= Available data =
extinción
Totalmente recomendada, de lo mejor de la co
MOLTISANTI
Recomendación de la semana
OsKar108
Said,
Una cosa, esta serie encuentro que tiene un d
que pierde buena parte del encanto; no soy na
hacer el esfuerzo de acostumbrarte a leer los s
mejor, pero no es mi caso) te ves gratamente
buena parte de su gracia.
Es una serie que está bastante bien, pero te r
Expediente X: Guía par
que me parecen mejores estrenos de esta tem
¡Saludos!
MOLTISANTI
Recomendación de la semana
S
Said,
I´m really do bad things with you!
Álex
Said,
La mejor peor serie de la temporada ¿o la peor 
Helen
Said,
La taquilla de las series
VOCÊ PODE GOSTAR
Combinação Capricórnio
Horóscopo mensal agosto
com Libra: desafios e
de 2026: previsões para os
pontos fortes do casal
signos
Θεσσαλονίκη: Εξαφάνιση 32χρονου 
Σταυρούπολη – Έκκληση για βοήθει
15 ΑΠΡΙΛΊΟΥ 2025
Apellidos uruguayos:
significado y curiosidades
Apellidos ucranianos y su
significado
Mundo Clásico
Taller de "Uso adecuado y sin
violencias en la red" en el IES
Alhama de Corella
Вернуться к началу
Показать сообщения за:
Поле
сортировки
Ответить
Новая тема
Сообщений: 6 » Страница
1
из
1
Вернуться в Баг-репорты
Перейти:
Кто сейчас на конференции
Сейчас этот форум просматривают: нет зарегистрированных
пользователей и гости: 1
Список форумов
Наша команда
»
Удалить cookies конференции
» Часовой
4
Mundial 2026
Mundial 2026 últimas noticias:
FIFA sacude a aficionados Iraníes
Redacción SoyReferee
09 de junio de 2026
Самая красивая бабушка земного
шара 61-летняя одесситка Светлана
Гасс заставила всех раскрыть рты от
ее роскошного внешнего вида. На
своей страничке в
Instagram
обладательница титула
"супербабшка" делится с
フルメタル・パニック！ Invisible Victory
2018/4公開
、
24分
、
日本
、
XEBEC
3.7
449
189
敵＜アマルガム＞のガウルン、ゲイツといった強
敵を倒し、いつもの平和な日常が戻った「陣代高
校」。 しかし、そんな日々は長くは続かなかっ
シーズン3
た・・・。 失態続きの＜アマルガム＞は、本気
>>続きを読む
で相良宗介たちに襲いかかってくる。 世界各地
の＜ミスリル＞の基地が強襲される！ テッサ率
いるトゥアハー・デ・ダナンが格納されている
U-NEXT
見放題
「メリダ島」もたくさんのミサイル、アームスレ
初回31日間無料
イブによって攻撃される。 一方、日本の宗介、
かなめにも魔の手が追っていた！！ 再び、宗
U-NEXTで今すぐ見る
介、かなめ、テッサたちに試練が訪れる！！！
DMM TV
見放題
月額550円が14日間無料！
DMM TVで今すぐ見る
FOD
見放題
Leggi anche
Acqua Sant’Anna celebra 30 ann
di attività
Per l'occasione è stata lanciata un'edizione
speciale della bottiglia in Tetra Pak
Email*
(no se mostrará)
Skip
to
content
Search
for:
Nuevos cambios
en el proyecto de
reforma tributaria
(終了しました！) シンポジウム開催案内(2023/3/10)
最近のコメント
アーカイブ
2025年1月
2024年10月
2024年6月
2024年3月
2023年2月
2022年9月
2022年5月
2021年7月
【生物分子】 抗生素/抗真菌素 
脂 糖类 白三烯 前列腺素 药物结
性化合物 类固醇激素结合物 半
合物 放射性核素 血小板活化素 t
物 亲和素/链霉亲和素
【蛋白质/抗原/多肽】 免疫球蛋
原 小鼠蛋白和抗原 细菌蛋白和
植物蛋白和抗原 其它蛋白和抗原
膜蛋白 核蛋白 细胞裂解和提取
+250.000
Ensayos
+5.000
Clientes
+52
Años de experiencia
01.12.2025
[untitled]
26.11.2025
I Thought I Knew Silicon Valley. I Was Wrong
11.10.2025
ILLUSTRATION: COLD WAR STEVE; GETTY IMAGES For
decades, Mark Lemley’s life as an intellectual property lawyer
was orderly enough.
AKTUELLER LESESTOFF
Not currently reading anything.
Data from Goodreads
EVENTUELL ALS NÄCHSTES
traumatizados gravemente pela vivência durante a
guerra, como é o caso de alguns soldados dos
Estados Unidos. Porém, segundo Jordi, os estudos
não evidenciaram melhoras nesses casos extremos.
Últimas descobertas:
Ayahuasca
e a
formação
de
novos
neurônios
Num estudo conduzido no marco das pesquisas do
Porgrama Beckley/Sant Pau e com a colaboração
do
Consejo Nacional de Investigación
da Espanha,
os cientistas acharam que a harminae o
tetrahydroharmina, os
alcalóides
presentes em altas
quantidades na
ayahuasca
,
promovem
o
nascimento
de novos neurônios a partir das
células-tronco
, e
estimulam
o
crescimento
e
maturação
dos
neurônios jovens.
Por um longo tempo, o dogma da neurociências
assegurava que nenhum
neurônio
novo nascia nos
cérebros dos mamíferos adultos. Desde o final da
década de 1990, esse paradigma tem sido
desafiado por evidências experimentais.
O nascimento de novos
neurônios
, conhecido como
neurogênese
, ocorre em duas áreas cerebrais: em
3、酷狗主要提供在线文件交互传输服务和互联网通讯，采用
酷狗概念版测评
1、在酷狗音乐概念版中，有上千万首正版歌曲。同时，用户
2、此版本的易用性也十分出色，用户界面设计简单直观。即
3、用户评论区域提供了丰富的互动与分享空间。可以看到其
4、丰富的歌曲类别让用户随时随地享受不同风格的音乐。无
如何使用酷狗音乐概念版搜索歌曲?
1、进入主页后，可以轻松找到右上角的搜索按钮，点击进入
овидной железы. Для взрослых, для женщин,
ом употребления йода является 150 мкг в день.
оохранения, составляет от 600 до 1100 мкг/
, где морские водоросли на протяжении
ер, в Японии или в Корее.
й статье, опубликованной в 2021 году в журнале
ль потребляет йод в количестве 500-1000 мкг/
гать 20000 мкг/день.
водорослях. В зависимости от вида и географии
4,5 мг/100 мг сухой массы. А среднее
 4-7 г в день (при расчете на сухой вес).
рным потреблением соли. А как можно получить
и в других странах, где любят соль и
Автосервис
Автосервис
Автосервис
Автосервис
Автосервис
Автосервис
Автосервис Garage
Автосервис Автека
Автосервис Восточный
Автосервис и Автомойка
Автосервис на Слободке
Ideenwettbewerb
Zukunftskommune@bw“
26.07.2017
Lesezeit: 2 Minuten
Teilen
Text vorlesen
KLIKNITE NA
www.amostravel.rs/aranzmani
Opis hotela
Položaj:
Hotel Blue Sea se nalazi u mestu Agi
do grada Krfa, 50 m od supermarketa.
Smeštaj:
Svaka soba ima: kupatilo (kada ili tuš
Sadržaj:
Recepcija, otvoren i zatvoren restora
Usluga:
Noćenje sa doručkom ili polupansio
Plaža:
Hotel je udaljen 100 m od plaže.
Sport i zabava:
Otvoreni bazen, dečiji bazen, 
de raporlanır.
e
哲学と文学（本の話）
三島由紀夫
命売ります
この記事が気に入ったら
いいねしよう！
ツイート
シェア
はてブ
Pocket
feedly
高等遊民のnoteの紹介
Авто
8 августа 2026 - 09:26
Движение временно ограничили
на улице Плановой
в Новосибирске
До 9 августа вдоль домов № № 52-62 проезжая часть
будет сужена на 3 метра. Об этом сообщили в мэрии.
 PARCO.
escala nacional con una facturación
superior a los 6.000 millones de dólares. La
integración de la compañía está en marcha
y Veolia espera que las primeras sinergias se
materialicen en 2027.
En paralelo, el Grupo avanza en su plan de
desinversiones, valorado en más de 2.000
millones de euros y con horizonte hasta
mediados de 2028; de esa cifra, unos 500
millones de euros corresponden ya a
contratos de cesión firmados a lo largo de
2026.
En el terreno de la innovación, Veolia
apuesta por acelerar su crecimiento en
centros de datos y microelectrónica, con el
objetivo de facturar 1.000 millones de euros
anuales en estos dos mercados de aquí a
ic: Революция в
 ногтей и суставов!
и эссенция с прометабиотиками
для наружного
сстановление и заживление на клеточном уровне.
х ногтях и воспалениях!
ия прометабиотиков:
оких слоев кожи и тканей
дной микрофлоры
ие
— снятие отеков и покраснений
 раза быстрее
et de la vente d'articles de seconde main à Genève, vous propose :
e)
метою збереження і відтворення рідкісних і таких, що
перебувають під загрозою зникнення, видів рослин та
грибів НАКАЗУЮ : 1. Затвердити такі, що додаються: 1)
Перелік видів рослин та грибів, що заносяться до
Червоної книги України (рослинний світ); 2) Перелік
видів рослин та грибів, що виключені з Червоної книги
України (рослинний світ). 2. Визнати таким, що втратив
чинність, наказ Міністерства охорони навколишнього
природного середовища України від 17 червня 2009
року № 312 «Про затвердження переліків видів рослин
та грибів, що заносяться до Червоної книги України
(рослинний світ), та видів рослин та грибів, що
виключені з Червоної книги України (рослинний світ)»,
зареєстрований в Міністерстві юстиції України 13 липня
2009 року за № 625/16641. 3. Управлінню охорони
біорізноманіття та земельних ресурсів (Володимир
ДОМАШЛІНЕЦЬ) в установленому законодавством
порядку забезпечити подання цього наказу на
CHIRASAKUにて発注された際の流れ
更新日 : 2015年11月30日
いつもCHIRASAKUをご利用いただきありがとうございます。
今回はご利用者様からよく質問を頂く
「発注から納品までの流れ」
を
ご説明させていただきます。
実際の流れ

= Your assignment =
Report how many lines in the data include the string "novos", giving nothing but that number.

= Task response =
3